Friday, December 30, 2011
"We talked to the homeowners association who says they are already in contact with the homeowner to try and remove the hanging Santa. We also talked with Sugar Land police who say they've also talked to the homeowner."
"Everybody's talkin' at me, I don't hear a world their sayin'..."
Thanks to Fred Pilot for this link. Bill O'Reilly's ridiculous "War on Christmas" should focus on this.
Bank of America Corp. (BAC) is on track to be this year’s worst performer in the Dow Jones Industrial Average as concern about mounting mortgage losses and a global economic slowdown weighed on the second-biggest U.S. lender.
So Uncle Sam and the Fed gave Bank of America multiple gazillion dollar bailouts and they still can't make money? Maybe FDIC receivership is in order, along with firing the management and getting an entirely new BOD.
At least 56,422 homes are within private community associations in Monroe and Pike counties. There have been financial incentives for both municipalities and developers to make communities private, according to the report released by the Joint State Government Commission.
A rare public sector accounting of the underlying dynamics that have fueled the rapid growth of Privatopia since 1970 and why HOAs are likely to end up in poor financial shape after their developers exit. Call it local government on the cheap.

RECORDED DATA –
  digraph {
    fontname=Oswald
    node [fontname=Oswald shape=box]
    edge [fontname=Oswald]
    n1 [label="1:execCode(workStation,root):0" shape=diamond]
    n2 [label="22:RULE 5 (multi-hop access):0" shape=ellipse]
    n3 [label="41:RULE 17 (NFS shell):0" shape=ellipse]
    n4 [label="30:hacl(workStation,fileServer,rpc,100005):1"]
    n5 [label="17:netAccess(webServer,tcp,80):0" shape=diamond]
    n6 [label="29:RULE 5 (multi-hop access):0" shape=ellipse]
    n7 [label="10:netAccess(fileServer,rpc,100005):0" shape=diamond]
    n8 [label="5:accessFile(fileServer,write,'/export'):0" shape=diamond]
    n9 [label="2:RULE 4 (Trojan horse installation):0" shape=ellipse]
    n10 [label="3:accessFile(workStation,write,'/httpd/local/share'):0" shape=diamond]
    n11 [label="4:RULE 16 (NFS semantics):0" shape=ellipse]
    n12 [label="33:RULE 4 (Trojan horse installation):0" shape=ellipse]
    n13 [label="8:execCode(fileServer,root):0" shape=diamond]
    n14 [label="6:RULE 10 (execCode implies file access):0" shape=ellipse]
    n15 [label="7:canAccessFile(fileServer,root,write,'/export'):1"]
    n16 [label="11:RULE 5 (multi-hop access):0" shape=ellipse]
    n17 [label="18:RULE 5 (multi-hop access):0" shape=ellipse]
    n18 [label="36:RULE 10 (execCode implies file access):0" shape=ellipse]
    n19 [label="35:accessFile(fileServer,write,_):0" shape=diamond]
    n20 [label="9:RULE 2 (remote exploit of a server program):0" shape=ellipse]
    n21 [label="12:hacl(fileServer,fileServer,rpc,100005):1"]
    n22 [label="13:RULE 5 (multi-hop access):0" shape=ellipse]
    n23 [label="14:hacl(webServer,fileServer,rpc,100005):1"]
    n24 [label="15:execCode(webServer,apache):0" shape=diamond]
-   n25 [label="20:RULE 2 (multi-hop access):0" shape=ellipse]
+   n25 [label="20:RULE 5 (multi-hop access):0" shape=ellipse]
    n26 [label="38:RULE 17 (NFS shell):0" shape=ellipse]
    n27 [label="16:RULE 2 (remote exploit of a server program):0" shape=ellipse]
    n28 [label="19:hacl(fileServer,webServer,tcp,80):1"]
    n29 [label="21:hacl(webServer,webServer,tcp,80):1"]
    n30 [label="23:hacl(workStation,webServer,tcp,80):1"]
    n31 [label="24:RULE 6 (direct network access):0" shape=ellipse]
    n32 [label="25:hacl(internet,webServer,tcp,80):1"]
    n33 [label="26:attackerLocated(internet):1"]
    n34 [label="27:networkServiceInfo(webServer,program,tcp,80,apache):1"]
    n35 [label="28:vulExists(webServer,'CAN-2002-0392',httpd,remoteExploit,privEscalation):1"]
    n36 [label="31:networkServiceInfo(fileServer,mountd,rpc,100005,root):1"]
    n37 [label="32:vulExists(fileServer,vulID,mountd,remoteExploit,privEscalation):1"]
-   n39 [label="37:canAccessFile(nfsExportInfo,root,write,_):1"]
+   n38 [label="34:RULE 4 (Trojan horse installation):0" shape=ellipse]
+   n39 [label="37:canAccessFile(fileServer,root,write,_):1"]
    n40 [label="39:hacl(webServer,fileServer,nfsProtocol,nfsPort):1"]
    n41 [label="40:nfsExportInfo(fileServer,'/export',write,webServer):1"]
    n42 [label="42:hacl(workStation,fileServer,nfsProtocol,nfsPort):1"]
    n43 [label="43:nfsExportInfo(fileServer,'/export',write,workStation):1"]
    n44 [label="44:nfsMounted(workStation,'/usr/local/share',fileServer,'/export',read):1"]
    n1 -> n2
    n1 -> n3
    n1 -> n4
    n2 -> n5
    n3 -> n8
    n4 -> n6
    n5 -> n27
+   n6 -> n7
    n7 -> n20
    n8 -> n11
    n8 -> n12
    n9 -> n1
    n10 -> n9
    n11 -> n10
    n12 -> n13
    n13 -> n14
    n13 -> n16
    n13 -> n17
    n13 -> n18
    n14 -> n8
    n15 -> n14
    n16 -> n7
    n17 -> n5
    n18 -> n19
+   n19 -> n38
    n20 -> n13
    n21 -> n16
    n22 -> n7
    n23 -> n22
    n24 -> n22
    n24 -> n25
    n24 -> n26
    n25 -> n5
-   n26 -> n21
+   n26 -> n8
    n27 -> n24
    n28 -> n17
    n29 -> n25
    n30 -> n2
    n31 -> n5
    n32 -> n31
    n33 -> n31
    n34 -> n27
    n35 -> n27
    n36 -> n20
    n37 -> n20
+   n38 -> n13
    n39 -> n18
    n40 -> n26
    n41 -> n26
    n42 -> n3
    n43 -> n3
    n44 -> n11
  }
==
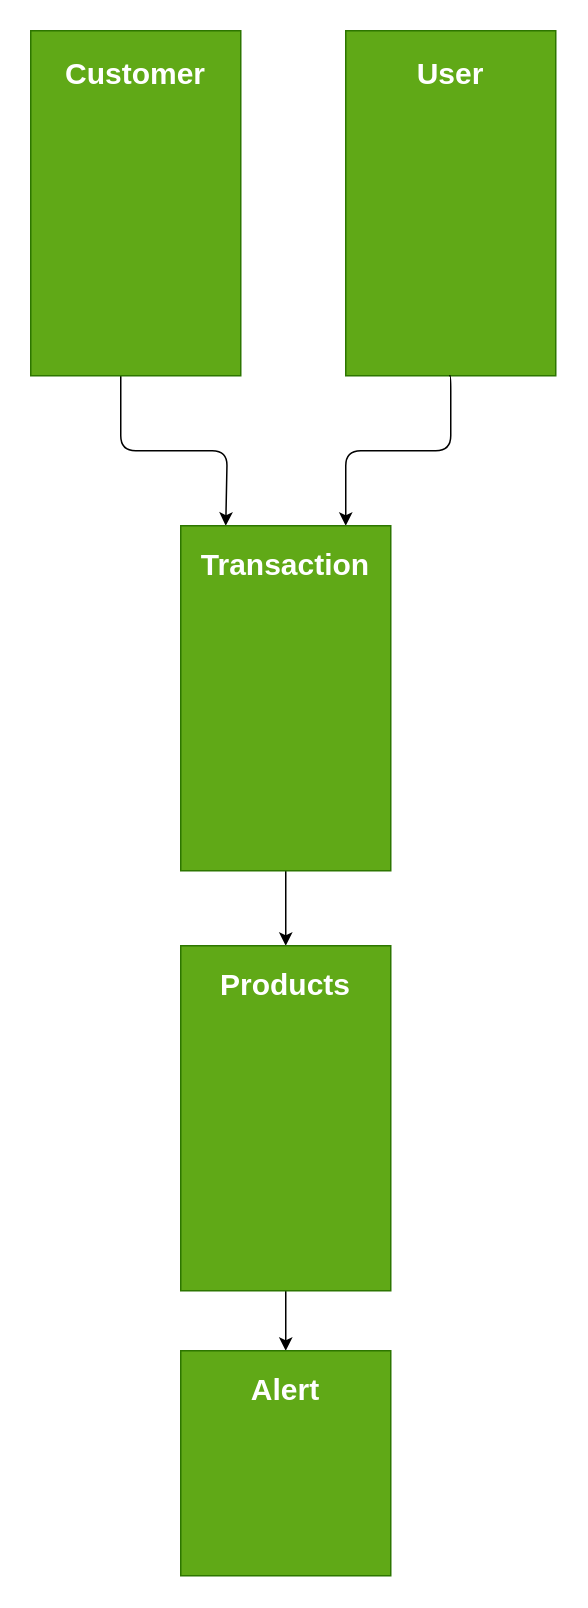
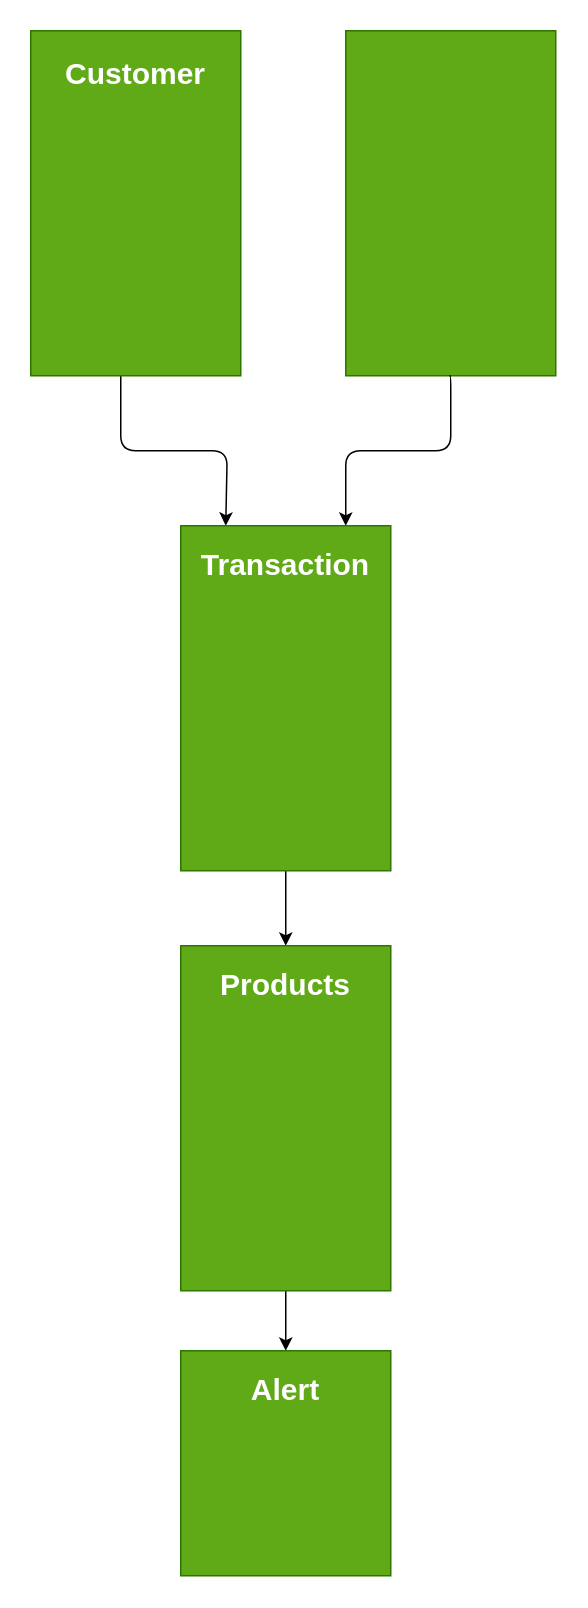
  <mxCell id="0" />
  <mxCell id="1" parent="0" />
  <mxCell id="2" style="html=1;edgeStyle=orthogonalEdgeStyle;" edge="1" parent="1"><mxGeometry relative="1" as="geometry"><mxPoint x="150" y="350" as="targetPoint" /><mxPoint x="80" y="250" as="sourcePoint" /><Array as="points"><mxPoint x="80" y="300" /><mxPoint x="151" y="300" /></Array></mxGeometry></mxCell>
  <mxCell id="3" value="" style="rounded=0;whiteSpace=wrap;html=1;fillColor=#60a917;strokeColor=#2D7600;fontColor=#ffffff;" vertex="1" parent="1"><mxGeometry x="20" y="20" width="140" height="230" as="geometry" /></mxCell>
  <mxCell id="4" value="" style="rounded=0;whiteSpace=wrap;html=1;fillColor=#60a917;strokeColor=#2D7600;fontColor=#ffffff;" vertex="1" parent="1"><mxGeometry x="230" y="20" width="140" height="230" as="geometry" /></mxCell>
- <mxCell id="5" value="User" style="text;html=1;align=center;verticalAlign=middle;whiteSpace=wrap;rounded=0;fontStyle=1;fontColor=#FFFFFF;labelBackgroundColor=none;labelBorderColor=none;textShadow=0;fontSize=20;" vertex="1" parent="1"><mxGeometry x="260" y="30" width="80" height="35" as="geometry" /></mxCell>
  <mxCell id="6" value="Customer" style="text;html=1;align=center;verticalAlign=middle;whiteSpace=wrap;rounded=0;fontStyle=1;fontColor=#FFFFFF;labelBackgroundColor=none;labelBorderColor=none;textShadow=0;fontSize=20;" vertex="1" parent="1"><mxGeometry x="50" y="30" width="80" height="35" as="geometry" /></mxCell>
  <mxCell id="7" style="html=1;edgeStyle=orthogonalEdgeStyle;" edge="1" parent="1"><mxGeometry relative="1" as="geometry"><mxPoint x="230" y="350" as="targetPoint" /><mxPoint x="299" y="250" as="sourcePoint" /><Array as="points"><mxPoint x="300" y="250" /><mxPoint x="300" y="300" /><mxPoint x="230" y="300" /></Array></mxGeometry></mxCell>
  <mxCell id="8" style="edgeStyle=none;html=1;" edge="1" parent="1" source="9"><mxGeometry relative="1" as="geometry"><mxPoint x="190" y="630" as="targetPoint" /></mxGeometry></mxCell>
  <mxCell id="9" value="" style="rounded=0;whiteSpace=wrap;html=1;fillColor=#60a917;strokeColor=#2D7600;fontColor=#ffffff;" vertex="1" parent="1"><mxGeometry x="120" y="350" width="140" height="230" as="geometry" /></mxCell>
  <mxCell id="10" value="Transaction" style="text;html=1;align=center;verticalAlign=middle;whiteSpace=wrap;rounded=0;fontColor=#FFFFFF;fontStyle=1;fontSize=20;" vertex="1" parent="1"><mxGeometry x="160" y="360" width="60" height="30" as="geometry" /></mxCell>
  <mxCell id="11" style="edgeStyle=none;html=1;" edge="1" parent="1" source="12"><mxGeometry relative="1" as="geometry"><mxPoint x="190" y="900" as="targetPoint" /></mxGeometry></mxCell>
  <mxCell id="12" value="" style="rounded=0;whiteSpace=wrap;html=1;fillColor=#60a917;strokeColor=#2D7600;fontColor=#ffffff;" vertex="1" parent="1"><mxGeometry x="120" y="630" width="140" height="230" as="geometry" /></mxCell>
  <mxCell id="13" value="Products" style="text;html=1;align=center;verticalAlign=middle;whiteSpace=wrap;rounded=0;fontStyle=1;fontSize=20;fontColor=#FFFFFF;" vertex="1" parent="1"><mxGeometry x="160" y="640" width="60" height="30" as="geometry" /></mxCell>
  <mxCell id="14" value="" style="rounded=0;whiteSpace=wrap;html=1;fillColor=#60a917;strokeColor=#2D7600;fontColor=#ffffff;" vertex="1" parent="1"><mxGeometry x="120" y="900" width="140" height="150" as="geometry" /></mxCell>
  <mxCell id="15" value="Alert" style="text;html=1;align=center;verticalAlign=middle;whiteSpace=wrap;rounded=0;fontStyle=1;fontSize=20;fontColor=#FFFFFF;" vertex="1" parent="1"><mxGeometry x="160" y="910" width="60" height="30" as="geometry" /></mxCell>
--
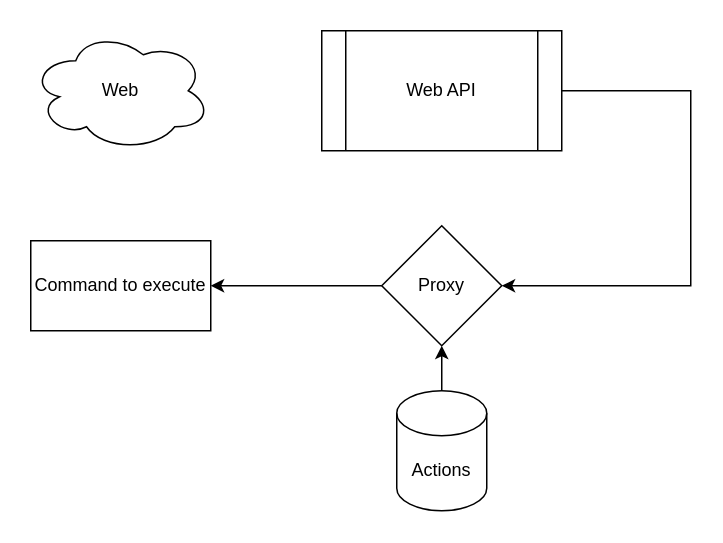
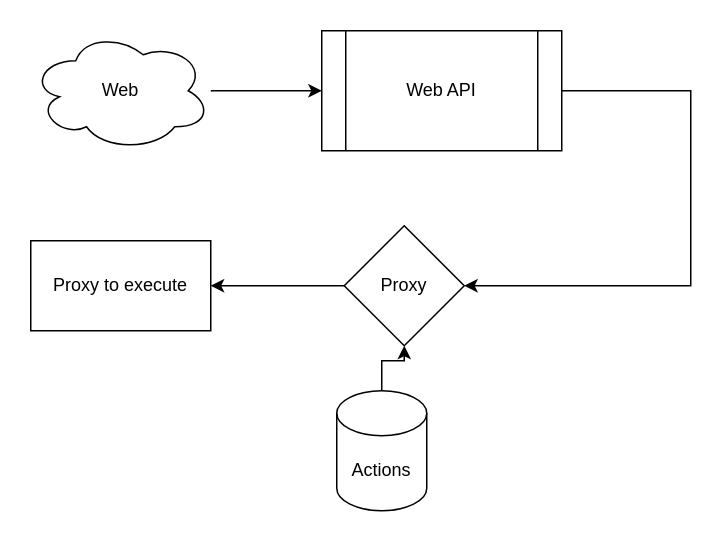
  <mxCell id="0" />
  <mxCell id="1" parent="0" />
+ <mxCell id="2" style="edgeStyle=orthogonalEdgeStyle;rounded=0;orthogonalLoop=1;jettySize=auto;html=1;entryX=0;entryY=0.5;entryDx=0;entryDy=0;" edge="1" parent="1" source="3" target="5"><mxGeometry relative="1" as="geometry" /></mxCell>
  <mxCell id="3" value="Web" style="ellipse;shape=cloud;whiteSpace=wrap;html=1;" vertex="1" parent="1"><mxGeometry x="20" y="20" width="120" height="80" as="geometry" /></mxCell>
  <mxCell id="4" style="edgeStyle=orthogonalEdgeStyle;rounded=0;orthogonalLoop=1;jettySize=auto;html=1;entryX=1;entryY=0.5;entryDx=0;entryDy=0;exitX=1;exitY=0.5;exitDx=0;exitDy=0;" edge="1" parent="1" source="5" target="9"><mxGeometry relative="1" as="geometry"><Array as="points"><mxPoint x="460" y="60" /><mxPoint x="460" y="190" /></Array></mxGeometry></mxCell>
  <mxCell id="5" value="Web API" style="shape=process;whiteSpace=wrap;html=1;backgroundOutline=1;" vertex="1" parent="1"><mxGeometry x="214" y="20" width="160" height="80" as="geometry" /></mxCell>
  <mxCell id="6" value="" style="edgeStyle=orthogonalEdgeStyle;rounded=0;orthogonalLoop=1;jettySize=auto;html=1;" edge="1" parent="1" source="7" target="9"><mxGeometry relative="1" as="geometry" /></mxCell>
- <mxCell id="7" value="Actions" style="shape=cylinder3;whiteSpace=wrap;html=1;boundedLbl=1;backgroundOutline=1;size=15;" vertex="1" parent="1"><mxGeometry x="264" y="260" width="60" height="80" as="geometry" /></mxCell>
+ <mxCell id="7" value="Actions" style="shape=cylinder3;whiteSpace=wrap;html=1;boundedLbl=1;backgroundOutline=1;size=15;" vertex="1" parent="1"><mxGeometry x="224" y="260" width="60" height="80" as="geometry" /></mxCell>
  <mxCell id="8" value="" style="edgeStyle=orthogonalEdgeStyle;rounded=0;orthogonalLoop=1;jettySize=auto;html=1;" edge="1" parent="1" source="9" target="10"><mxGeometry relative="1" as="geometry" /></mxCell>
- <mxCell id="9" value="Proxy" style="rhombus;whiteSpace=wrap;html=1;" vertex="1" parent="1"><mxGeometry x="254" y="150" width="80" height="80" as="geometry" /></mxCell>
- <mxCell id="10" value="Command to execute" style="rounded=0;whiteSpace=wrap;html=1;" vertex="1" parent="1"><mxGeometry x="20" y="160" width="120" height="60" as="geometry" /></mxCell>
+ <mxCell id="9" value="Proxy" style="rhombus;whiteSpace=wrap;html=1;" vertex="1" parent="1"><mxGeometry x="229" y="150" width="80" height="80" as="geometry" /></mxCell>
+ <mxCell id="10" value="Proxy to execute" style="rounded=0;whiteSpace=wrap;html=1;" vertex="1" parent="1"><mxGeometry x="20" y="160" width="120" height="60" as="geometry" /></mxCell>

STATED GOAL 1 – In the blog post, retype the passage from "Thanks to Fred" to "State Government Commission.".
STATED GOAL 2 –
Answer these questions from the blog post:
(a) Which police department says it has talked to the homeowner about the hanging Santa?
(b) At least how many homes are within private community associations in Monroe and Pike counties?
(c) What body released the report about financial incentives to make communities private?

ANSWER 1 –
Thanks to Fred Pilot for this link. Bill O'Reilly's ridiculous "War on Christmas" should focus on this.
Bank of America Corp. (BAC) is on track to be this year’s worst performer in the Dow Jones Industrial Average as concern about mounting mortgage losses and a global economic slowdown weighed on the second-biggest U.S. lender.
So Uncle Sam and the Fed gave Bank of America multiple gazillion dollar bailouts and they still can't make money? Maybe FDIC receivership is in order, along with firing the management and getting an entirely new BOD.
At least 56,422 homes are within private community associations in Monroe and Pike counties. There have been financial incentives for both municipalities and developers to make communities private, according to the report released by the Joint State Government Commission.

ANSWER 2 –
(a) Sugar Land police
(b) At least 56,422
(c) The Joint State Government Commission